When they offer an email, or even a phone number to reach them out, there is a great chance that these emails and numbers will be dead silent to your request. This, or you will receive some generic text regardless of your question.
As scoundrels often reuse phone numbers and email addresses for specifying them as “support”, you can search them on Google. When they appear on a totally different site, be sure you are facing a blatant scam.
4. Payments via payment systems that does not support refunds
This scam indicator is complementary, as there are a lot of legit services using direct bank transfers, CashApp, Venmo or payment systems like them. All of them though have the same feature I’ve already mentioned above: these methods do not suppose any refund options. And this is what attracts scammers – once you’ve sent the money, there’s no way to get the money back.
Some websites may also offer payments in crypto, which feature even less control. While cryptocurrency payments expand their presence slowly, they still remain a beloved bay for different fraudsters.
5. Items’ images are sourced from another page
As rascals are unlikely to have any real items on hand, they are not able to create unique images. Thus their only option is to steal these images from other websites. When frauds sell identical items on different websites, you can find same pics on similarly-looking fraudulent sites. By reverse image searching on Google, you can prove the uniqueness of an image.

Image duplicates on another scam site, as well as on Amazon and Walmart sites
6. Design repeats the one of a different page
Frauds do not steal only pictures. As rascals may parasite on the same topic repeatedly, they use the same site design under the new address, and voila – a new scam is ready to rock-n-roll!
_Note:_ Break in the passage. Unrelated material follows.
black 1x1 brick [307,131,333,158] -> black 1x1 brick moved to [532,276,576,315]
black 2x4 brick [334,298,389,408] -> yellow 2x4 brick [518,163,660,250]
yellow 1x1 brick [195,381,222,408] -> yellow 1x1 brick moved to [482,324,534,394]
In some cases, reverse image search on Google advice from the previous paragraph may lead you to the identical copy of the original site. It allows you to uncover such frauds particularly easy, but scammers who create them never aim at cautious users.
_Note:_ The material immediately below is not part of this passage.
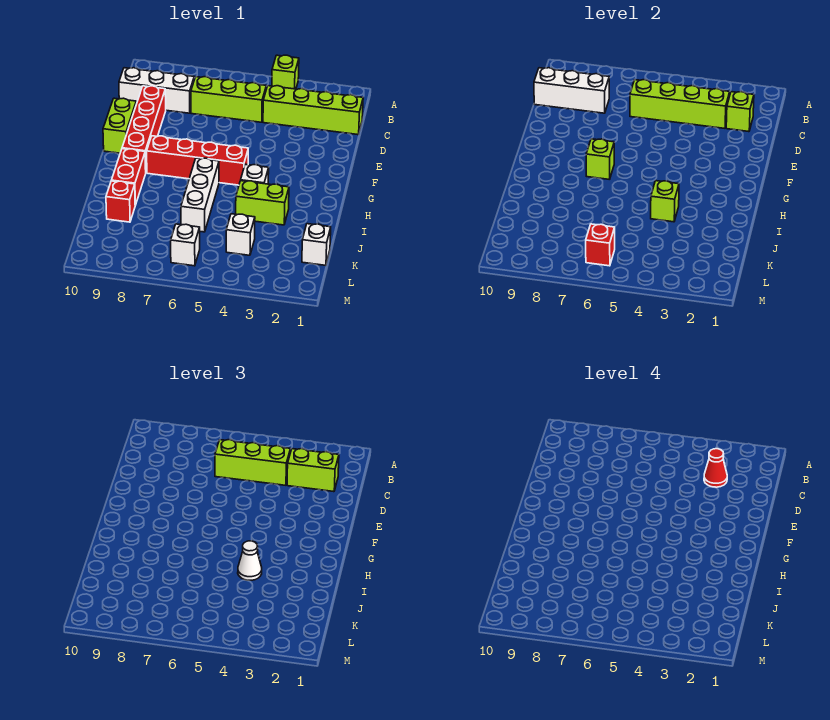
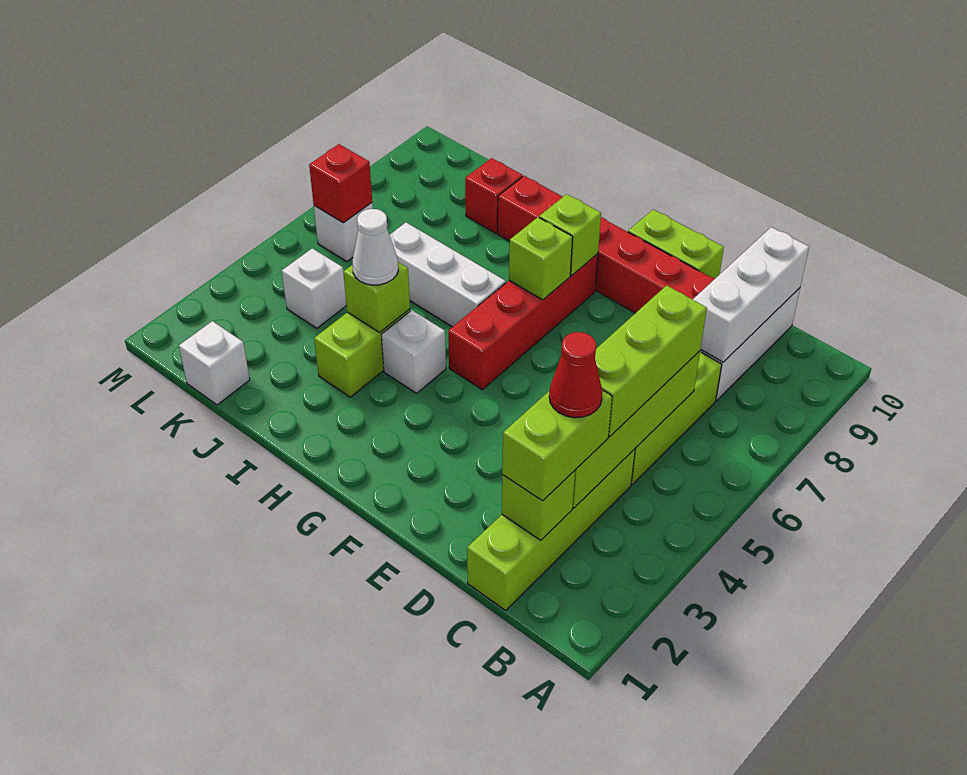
lime 1x1 brick [272,55,299,89] -> lime 1x1 brick moved to [539,194,601,276]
Example of scam sites that duplicate each others’ design
Frequently Asked Questions about the Safetyxy.com Scam
- Contact your bank or card provider and ask about chargeback options.
- Save screenshots, receipts, tracking numbers, and emails as evidence.
- Change reused passwords and enable two-factor authentication on important accounts.
- Watch for follow-up phishing emails pretending to offer refunds or delivery updates.